Physically is where I really struggled and still am, but getting stronger every day. Eight weeks postpartum, I started noticing new pains. Not just pains from my tear but my low back, knees, and plantar fasciitis. How could this be that all these new-onset pains happen after the world says I am supposed to be recovered? Other moms will tell me, “Oh, those will go away; they did for me!” Here I am seven weeks later, and they haven’t. Yes, they are not as severe, but it’s because I have enlisted the help of professionals.
How I am healing:
In addition, I realize that I have an insane privilege with my maternity leave being six months, health insurance, and income. Not all of the recovery methods are available to everyone, but if they are, take them. Make time for yourself. Find time to heal. It is important.
Pilates: I wanted to find a way to build up my core strength, posture, and center myself. Every week I get stronger. Every week my instructor encourages me to do more. Jumping into a hit class wasn’t and still isn’t something I am ready to do. I am working with an instructor at Club Pilates who specializes in working with postpartum women!
Physical therapy: If you have insurance that covers this don’t think about it; do it. I heard someone say once that pregnancy is like a nine-month athletic event and labor is the Championship. We are working on my pelvic floor, lower back pain, knee pain, and plantar fasciitis. My PT has even discussed massaging my scar for healing purposes. I am just not there yet.
Self Care: One month after Athena was born, I took myself to the spa and got a facial. My hair is cut, my nails have been manicured, and I have had other skincare treatments. I mustn’t lose who I was before becoming a mom. These are all things I enjoy and will continue to do.

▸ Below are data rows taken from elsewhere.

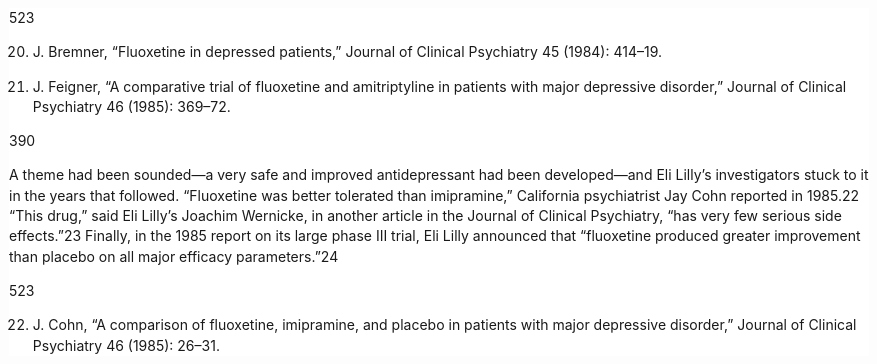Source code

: 523

20. J. Bremner, “Fluoxetine in depressed patients,” Journal of Clinical Psychiatry 45 (1984): 414–19.

21. J. Feigner, “A comparative trial of fluoxetine and amitriptyline in patients with major depressive disorder,” Journal of Clinical Psychiatry 46 (1985): 369–72.

390

A theme had been sounded—a very safe and improved antidepressant had been developed—and Eli Lilly’s investigators stuck to it in the years that followed. “Fluoxetine was better tolerated than imipramine,” California psychiatrist Jay Cohn reported in 1985.22 “This drug,” said Eli Lilly’s Joachim Wernicke, in another article in the Journal of Clinical Psychiatry, “has very few serious side effects.”23 Finally, in the 1985 report on its large phase III trial, Eli Lilly announced that “fluoxetine produced greater improvement than placebo on all major efficacy parameters.”24

523

22. J. Cohn, “A comparison of fluoxetine, imipramine, and placebo in patients with major depressive disorder,” Journal of Clinical Psychiatry 46 (1985): 26–31.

Asking for help and communicate how you are feeling: There are still days where I am not feeling my best. I am not the best sleeper and the other day I felt ill. I told Rhys I need one night of uninterrupted sleep. So I slept in the guest bedroom and It helped me to be a better mom and partner. Be vocal with your partner, with your friends or family that you are plan to see. If you aren’t up for visitors tell people.
If you don’t feel like you can do things around the house express that. There were nights in the beginning when I was up for feedings. I would sit down in our glider, feed Athena and then literally wonder “How will I get up?”. Here I am in tears at 3 am climbing onto the floor because it was easier for me to push off the floor than the chair.
I want to start out by saying that everyone’s genetic makeup and bodies are different. We did not have the same body before, during, or after pregnancy. We are not going through the same physical and mental postpartum journey. In the age of social media, it’s hard to not compare literally everything in your life. These are real, untouched, and unfiltered photos. My belly didn’t miraculously go back to normal. I am two pounds away from my pre-pregnancy weight. When I came home from the hospital I lost twenty-three pounds.
Again as you look through these photos you can see that while my weight was still the same so many other things were happening internally. Your uterus is contracting back into place, you are still full with fluid and you just carried another human for nine months. Your body changes over nine months and more often than not most people don’t go back to the way they were before. For me it’s not about the number on the scale, but how I am feeling. I feel stronger every day and grateful for all my body has gone through.
On June 28th I posted this photo and talked about how I did not want to let the societal pressure change the way I feel throughout my postpartum pregnancy journey. I am proud to say I haven’t. I said “I want to be strong mentally and physically for my daughter and husband.” Mentally I am there. Physically I am still working on that.
Give yourself some grace and remember progress over perfection. That really applies to all facets of life.
Thanks for reading. Thank you for the support and this community. I love going through and sharing this journey with you! I am an open book. Ask me anything.